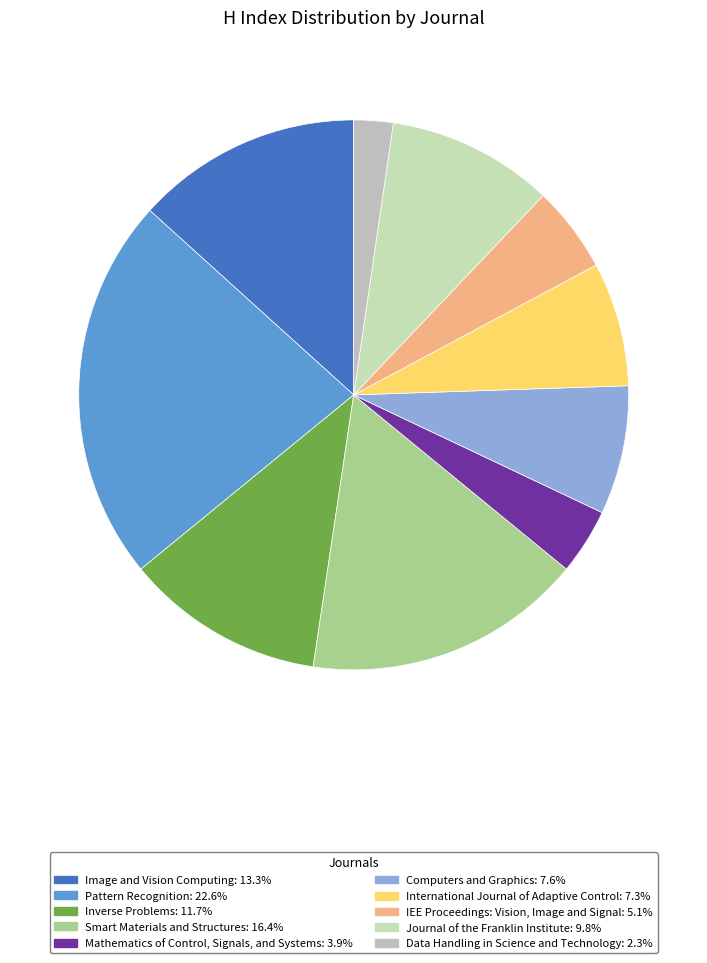

Rank the categories by value from lowest to highest.

Data Handling in Science and Technology, Mathematics of Control, Signals, and Systems, IEE Proceedings: Vision, Image and Signal, International Journal of Adaptive Control, Computers and Graphics, Journal of the Franklin Institute, Inverse Problems, Image and Vision Computing, Smart Materials and Structures, Pattern Recognition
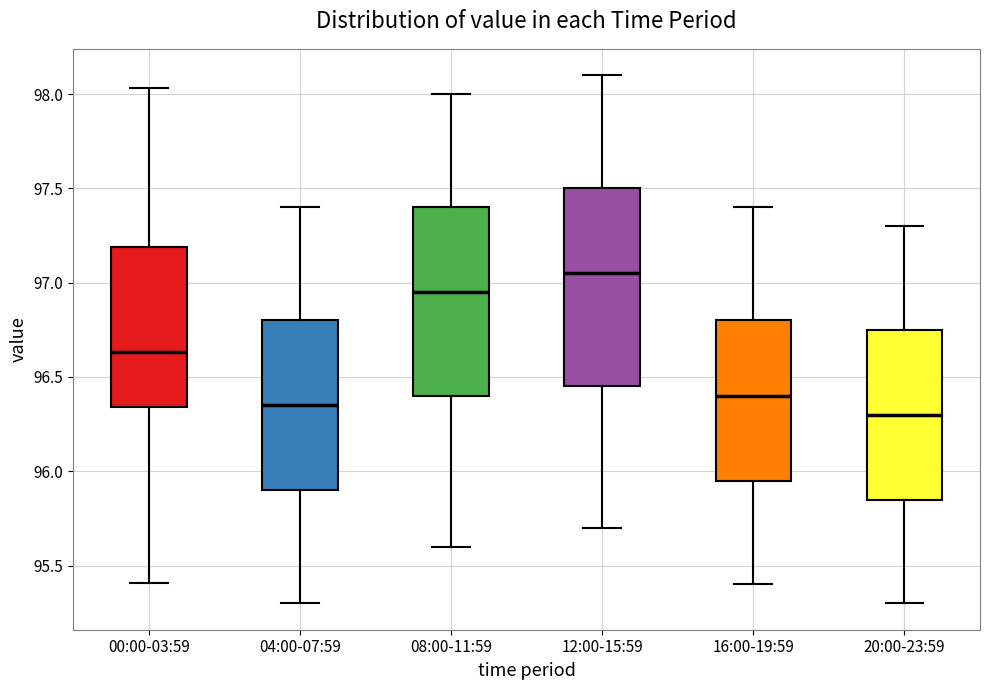

Reading left to right, transcribe this box plot: for each box, give where its median line is, the range the box spans, and where its two whiskers end, as read against the y-axis. The values are not printed on the chart, so give them approximately, as read against the axis.

00:00-03:59: median 96.65, box 96.35 to 97.20, whiskers 95.40 to 98.05
04:00-07:59: median 96.35, box 95.90 to 96.80, whiskers 95.30 to 97.40
08:00-11:59: median 96.95, box 96.40 to 97.40, whiskers 95.60 to 98.00
12:00-15:59: median 97.05, box 96.45 to 97.50, whiskers 95.70 to 98.10
16:00-19:59: median 96.40, box 95.95 to 96.80, whiskers 95.40 to 97.40
20:00-23:59: median 96.30, box 95.85 to 96.75, whiskers 95.30 to 97.30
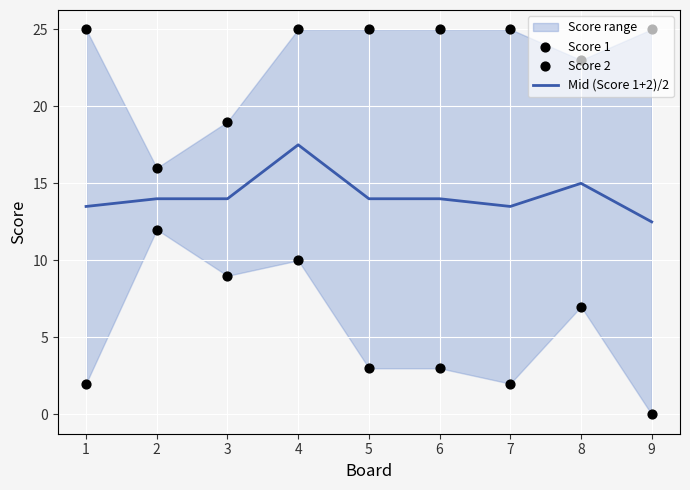

Which series has the largest total across all categories?

Score 1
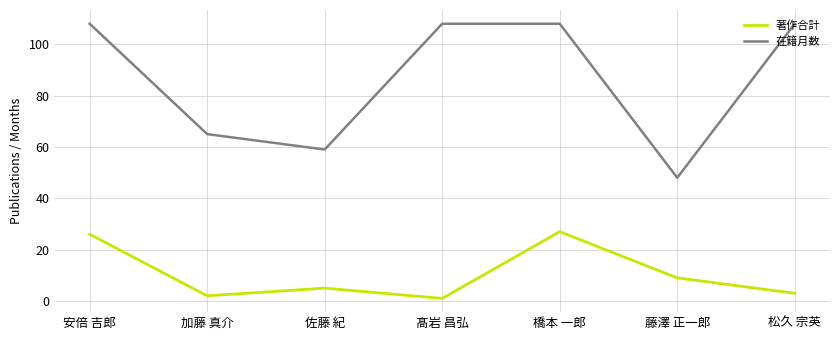

What are all the series names shown in the legend?

著作合計, 在籍月数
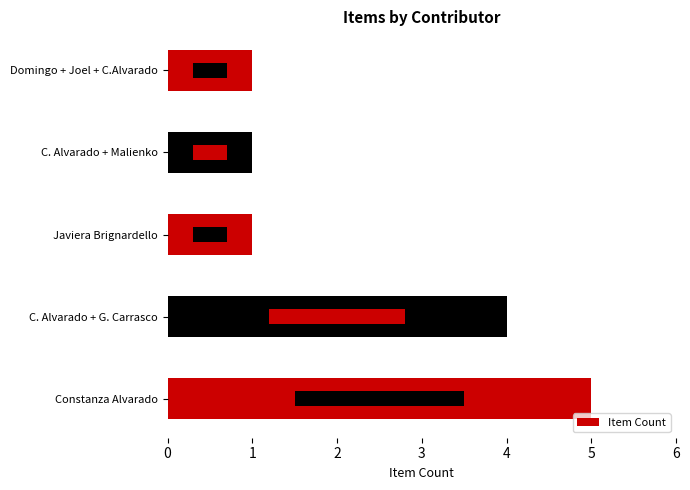

Count the values in the range 1 to 4.

4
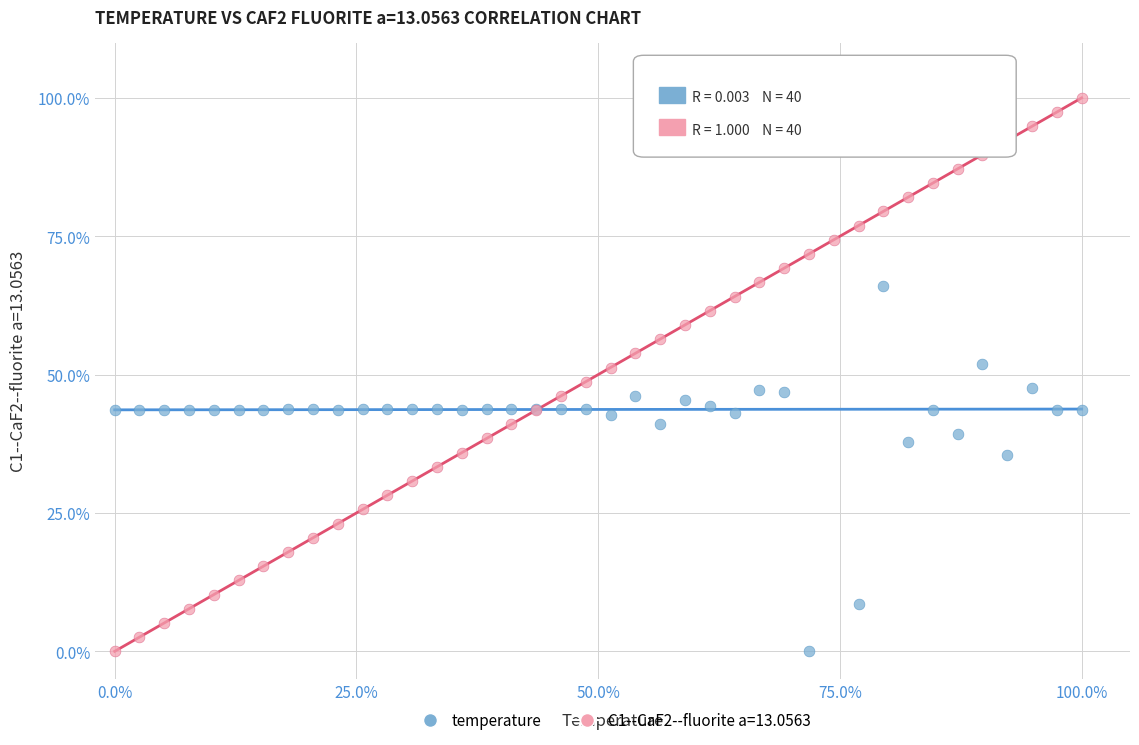

What is the X range (max minus min) for the scatter plot?

100.0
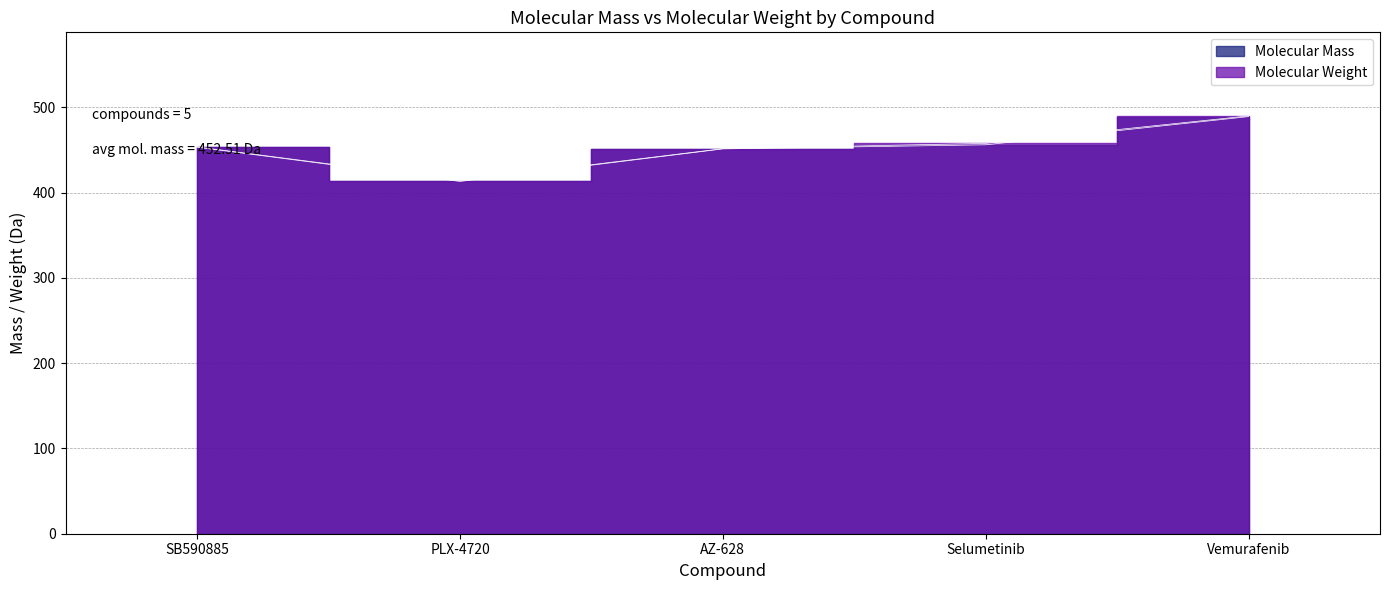

What is the value of the Molecular Weight point at the 3rd from the left?

451.5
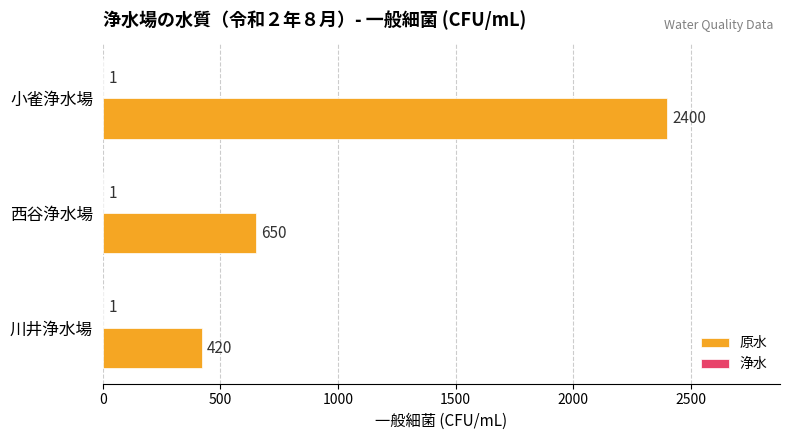

What is the sum of all 原水 values?

3470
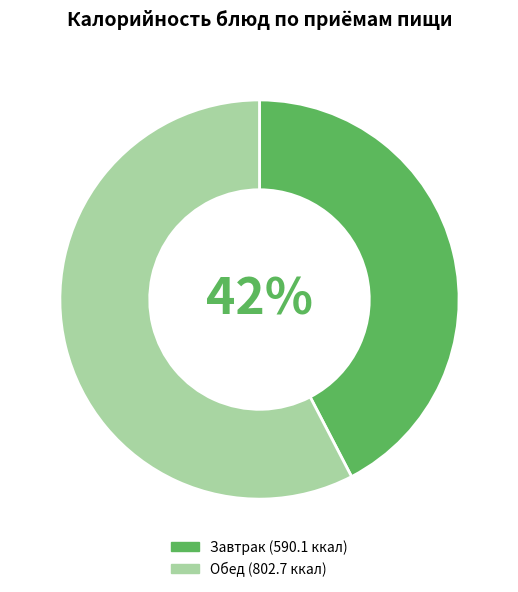

Does any single category account for the majority?

Yes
○ ○ ○ ○
### WHAT THE EXERCISE ASKS
Render every line of the data above as a JSON list of strings, one string per line, omitting blank lines and the picture placeholders.

### RESULT
[
  "Rank the categories by value from lowest to highest.",
  "Data Handling in Science and Technology, Mathematics of Control, Signals, and Systems, IEE Proceedings: Vision, Image and Signal, International Journal of Adaptive Control, Computers and Graphics, Journal of the Franklin Institute, Inverse Problems, Image and Vision Computing, Smart Materials and Structures, Pattern Recognition",
  "Reading left to right, transcribe this box plot: for each box, give where its median line is, the range the box spans, and where its two whiskers end, as read against the y-axis. The values are not printed on the chart, so give them approximately, as read against the axis.",
  "00:00-03:59: median 96.65, box 96.35 to 97.20, whiskers 95.40 to 98.05",
  "04:00-07:59: median 96.35, box 95.90 to 96.80, whiskers 95.30 to 97.40",
  "08:00-11:59: median 96.95, box 96.40 to 97.40, whiskers 95.60 to 98.00",
  "12:00-15:59: median 97.05, box 96.45 to 97.50, whiskers 95.70 to 98.10",
  "16:00-19:59: median 96.40, box 95.95 to 96.80, whiskers 95.40 to 97.40",
  "20:00-23:59: median 96.30, box 95.85 to 96.75, whiskers 95.30 to 97.30",
  "Which series has the largest total across all categories?",
  "Score 1",
  "What are all the series names shown in the legend?",
  "著作合計, 在籍月数",
  "Count the values in the range 1 to 4.",
  "4",
  "What is the X range (max minus min) for the scatter plot?",
  "100.0",
  "What is the value of the Molecular Weight point at the 3rd from the left?",
  "451.5",
  "What is the sum of all 原水 values?",
  "3470",
  "Does any single category account for the majority?",
  "Yes"
]